Set hive.enforce.bucketing=true;
Set hive.exec.dynamic.partition.mode = nonstrict
>create table if not exists dept_buck (dept_no int, sal int, location string) partitioned by (deptname string) clustered by (location) into 4 buckets row format delimited fields terminated by ‘,’ lines terminated by ‘\n’ stored as textfile;
–As you see above we have a partition and in addition to that we have bucketed into 4 buckets for location, so you will see that all those locations will be divided into 4 buckets and you may not be able to find one location from one file into the other file. Those would be exclusive.

Different File types –

Apart from the textfile which we have used till now, we also have different types of file formats. The reason for different file types is the different compression and encryption these support.

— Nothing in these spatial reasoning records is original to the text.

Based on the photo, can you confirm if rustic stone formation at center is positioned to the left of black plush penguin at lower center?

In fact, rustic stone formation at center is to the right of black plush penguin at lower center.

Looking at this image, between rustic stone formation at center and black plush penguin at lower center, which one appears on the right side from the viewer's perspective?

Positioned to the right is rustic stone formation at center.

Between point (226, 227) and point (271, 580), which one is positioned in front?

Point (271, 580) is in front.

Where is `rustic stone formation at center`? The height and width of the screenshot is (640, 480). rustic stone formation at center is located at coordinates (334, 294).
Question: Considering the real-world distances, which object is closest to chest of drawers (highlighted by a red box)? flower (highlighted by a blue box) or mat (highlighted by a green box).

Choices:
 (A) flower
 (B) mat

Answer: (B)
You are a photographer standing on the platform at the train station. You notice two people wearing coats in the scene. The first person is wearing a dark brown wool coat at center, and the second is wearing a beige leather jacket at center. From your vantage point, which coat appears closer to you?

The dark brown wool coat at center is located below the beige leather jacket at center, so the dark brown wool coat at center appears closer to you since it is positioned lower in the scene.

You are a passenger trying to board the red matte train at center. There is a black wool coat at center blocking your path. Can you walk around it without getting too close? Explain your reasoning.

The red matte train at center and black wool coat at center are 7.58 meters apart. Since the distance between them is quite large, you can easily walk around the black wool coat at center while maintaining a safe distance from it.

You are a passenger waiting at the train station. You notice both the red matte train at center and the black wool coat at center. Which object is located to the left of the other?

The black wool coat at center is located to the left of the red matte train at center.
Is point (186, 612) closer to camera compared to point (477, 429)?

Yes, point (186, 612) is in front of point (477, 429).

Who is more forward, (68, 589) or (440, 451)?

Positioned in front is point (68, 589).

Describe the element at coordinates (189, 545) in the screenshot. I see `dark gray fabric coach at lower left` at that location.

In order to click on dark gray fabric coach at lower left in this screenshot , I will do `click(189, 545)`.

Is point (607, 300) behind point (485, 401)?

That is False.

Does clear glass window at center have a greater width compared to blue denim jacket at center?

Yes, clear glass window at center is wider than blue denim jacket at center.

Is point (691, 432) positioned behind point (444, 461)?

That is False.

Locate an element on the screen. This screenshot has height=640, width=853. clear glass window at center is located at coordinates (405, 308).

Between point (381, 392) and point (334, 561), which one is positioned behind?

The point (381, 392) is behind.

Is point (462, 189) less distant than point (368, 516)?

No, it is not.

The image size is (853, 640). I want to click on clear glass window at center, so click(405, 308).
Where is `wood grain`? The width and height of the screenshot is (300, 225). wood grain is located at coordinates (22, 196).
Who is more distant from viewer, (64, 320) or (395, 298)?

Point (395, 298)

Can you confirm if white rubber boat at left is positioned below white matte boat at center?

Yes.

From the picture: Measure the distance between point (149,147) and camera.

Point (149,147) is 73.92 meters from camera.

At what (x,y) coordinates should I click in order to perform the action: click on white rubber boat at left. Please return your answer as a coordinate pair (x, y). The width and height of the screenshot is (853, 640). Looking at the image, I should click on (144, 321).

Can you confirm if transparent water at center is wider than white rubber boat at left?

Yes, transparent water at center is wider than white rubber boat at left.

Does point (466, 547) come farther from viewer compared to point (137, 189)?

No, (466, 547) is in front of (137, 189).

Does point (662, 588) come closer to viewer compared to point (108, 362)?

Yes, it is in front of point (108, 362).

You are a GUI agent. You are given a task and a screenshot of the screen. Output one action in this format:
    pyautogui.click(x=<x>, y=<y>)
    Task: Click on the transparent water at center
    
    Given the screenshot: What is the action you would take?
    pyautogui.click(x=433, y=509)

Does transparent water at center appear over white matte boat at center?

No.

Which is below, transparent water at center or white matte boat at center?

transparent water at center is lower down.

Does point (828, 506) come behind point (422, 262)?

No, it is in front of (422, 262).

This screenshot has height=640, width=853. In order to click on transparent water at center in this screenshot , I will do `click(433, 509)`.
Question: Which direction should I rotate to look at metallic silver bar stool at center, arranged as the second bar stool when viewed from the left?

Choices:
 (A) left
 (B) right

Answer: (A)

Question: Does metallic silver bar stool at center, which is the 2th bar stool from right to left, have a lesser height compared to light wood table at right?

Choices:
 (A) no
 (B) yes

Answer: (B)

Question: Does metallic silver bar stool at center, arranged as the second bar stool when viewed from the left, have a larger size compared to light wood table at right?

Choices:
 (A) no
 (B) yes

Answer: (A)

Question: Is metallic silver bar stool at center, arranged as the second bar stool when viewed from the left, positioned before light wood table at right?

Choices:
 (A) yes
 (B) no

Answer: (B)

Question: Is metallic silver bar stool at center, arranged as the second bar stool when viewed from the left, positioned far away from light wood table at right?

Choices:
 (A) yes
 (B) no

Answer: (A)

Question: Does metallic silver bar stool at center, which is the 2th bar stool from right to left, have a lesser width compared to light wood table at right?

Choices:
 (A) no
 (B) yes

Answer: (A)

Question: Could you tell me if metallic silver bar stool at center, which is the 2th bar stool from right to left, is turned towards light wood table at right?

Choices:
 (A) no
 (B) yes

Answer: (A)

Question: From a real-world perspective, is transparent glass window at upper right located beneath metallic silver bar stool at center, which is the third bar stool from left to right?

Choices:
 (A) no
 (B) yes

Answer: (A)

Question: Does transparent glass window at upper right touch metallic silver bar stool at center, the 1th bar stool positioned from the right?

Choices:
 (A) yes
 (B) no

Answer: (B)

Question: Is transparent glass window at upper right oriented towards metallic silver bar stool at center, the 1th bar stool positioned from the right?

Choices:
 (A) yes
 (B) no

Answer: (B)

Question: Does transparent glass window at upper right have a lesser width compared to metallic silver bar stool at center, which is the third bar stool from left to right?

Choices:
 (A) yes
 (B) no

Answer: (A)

I have found the Parquet file format to be the famous one and being used abundantly. So, I will mention about the Parquet, though you can research other file types.

  • TEXTFILE
  • SEQUENCEFILE
  • RCFILE – Record Columnar file – column oriented storage
  • ORCFILE – most optimized
  • Parquet – This is a columnar file format, which is leveraged to improve the storage and performance of the data and queries. So, as we pay for storage and processing, our plan should be to reduce the I/O and processing times so that we pay less to most of the cloud platforms(like  Athena). If we save in parquet it will reduce the size as compared to a csv file. But, will also take less time in processing as it traverses through the data in columnar fashion. As the trend moves to serverless, we will be paying as per the queries we run, like AWS Athena. So it is better to use Parquet. My 2 cents.
  • Avro

Querying in hive –

The querying in hive is similar to sql for basic cases, but when it comes to sorting, ordering, grouping, there are certain nuances to it which you should know. Also there are windows functions where you can create a window of data and apply queries to it.

Sorting in hive –

We use ORDER BY in sql to do the sorting and we can do the same in here, but as we know that in the background we have map reduce jobs running, when we run the order by in hive, it uses just one reducer to compare all values together. This will reduce the speed as we are letting only one reducer do that job. To make it possible for more reducers to do this, we use SORT BY. But, there is a caveat here. When we use SORT BY, the reducers will only be able to compare the values on that reducer and hence result in values which will not be sorted fully.

To counter this problem, we have DISTRIBUTE BY. This will distribute unique values on a reducer. A particular value will go to only one reducer. So still we would not get a fully sorted result, but there will be a good amount of sorting in the result data set. It is up to your needs what kind of sorting you want to do.

Then we have CLUSTER BY, which is like using DISTRIBUTE BY SORT BY together.